Michael G Schwern wrote:

I presume you mean eliminate_macros and fixpath that exist in both
ExtUtils::MM_VMS and File::Spec::VMS?

Yes.

I believe they started life in MakeMaker and then when File::Spec was carved
out of MakeMaker they made the jump with them because catdir() and catfile()
calls them.  It makes no sense for the code to be in File::Spec, for starters
they're object methods (everything in File::Spec is a class method) and do
make macro expansion.  So I pulled them back into MakeMaker and deprecated
the File::Spec::VMS version.  This also means MakeMaker can fix bugs in them
without having to depend on a newer File::Spec.

Long story short:  MM_VMS' versions are the real ones.  File::Spec's are
vestigal.

Unfortunately my testing shows that the File::Spec's ones are used all the time, unless they are called by MakeMaker which overrides them, and they do make changes to the pathnames that they are processing that catdir() and catfile() seem to depend on.

The "self=>" parameter which I do not fully understand seems to control this.

And up to now, I have not needed to know the difference between a class and an object in Perl.

But it seems that the need for eliminate_macros would go completely away if Perl was setting the DCL symbols instead of the logical names, because then MMS/MMK would see them. And I think that it does not look hard to make that happen.

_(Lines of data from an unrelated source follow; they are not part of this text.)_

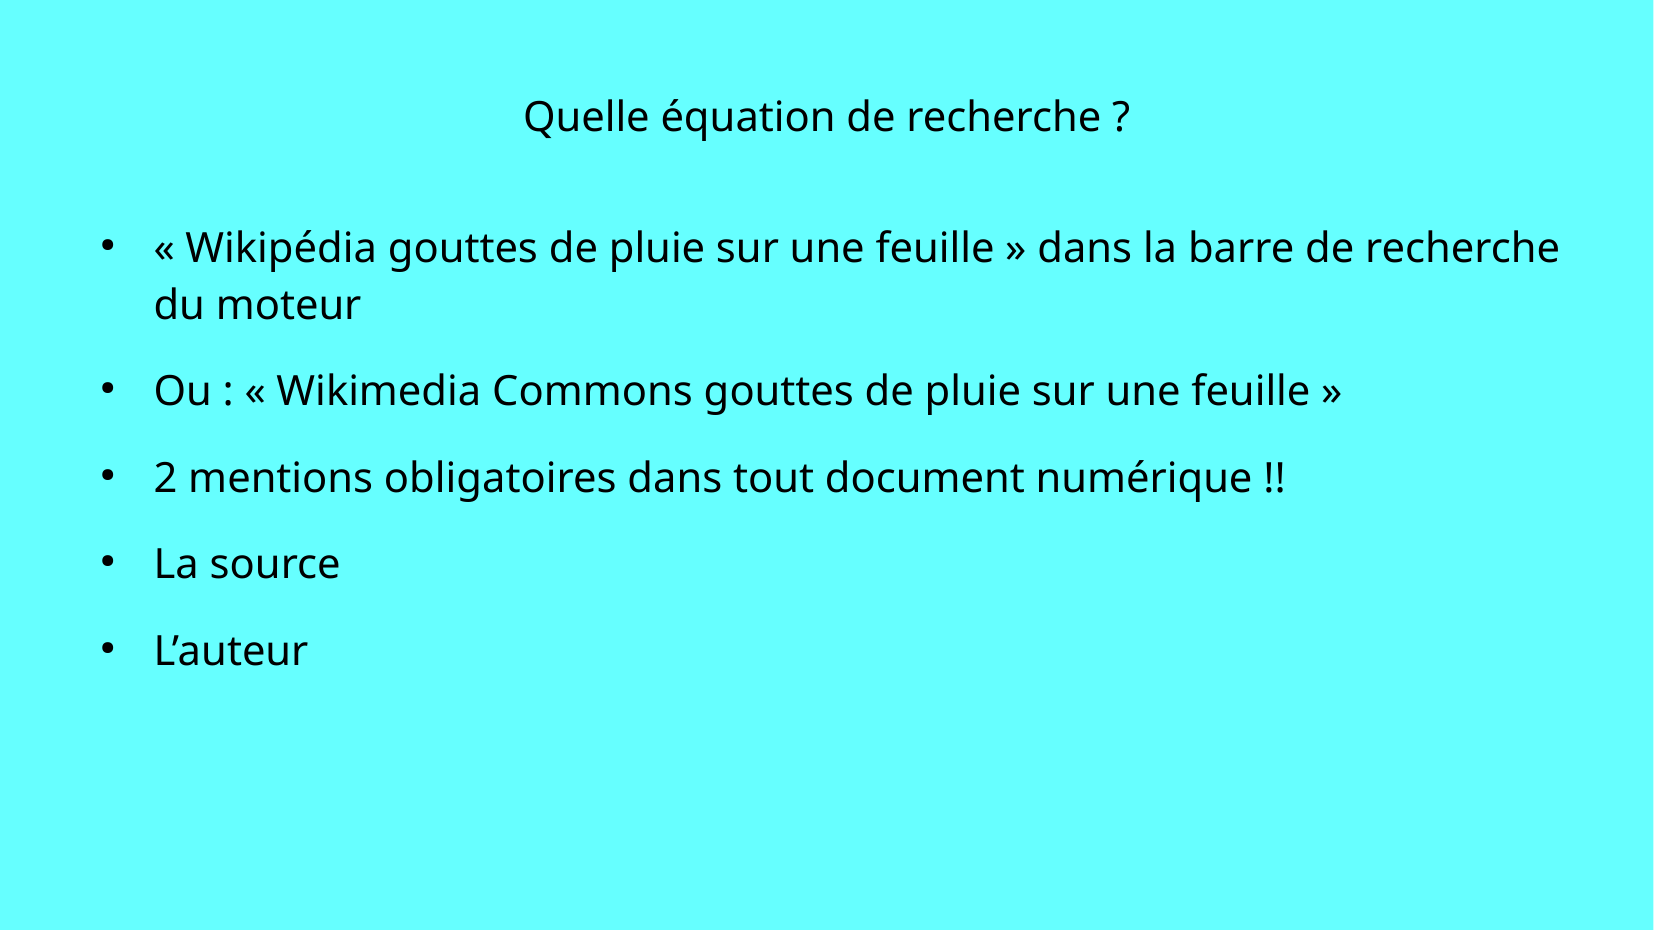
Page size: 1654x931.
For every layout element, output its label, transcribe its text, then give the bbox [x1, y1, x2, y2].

list « Wikipédia gouttes de pluie sur une feuille » dans la barre de recherche du moteur Ou : « Wikimedia Commons gouttes de pluie sur une feuille » 2 mentions obligatoires dans tout document numérique !! La source L’auteur [82, 217, 1571, 758]
title Quelle équation de recherche ? [82, 37, 1571, 193]
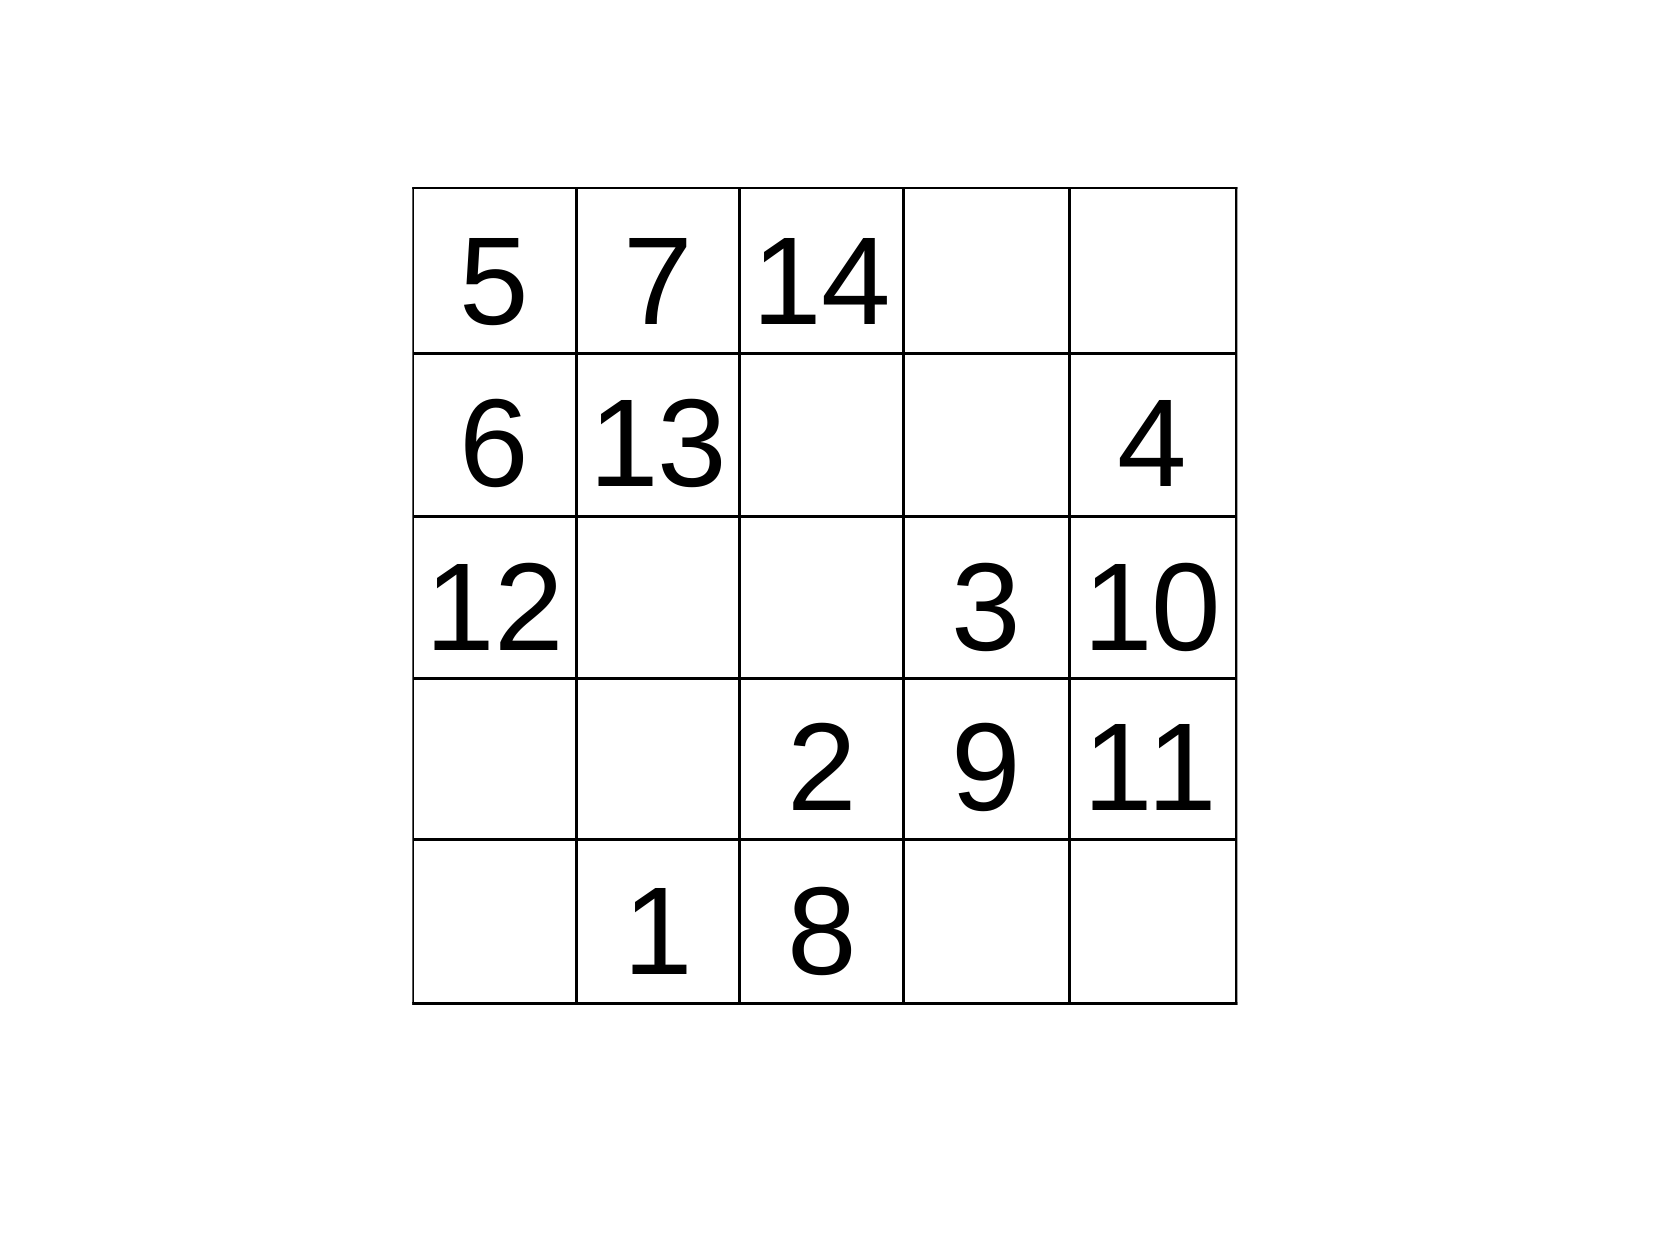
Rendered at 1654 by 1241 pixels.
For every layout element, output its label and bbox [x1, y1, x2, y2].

chart [412, 187, 1238, 1032]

Someone for an unknown reason set up getenv() to read the logical name tables in addition to the DCL symbol table file a long time ago, and this is one of the consequences.

DCL symbols behave on VMS like Shell symbols on UNIX.

Logical names behave on VMS like symbolic links on UNIX.

So "make" type programs on VMS that are written to VMS conventions would not be looking in the logical name tables for shell symbols, and that is where Perl is currently putting them.

But it is possible that GNU make, not knowing about VMSism will use the CRTL getenv() to resolve the macros, and just pick them up from where ever they are.

DCL symbols do not get exported to BASH shell symbols, so they may (or may not) be visible to GNU make. That is something that I have to check.